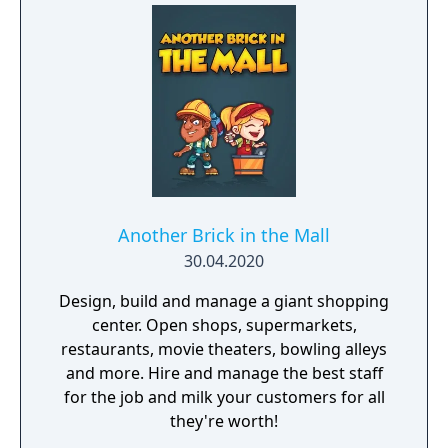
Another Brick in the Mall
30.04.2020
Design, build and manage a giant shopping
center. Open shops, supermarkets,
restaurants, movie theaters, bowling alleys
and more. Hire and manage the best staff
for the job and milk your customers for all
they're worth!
---------------
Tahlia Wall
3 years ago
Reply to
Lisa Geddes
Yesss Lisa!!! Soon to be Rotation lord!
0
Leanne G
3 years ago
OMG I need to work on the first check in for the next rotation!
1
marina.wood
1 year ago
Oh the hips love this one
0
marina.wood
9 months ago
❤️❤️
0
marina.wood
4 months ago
---------------
* **THE PROBLEM**: Please pull out the lines of the listing from the line with "Tahlia Wall" up to and including the line with "4 months ago", repeating each one word for word.

* **EXPECTED ANSWER**:
Tahlia Wall
3 years ago
Reply to
Lisa Geddes
Yesss Lisa!!! Soon to be Rotation lord!
0
Leanne G
3 years ago
OMG I need to work on the first check in for the next rotation!
1
marina.wood
1 year ago
Oh the hips love this one
0
marina.wood
9 months ago
❤️❤️
0
marina.wood
4 months ago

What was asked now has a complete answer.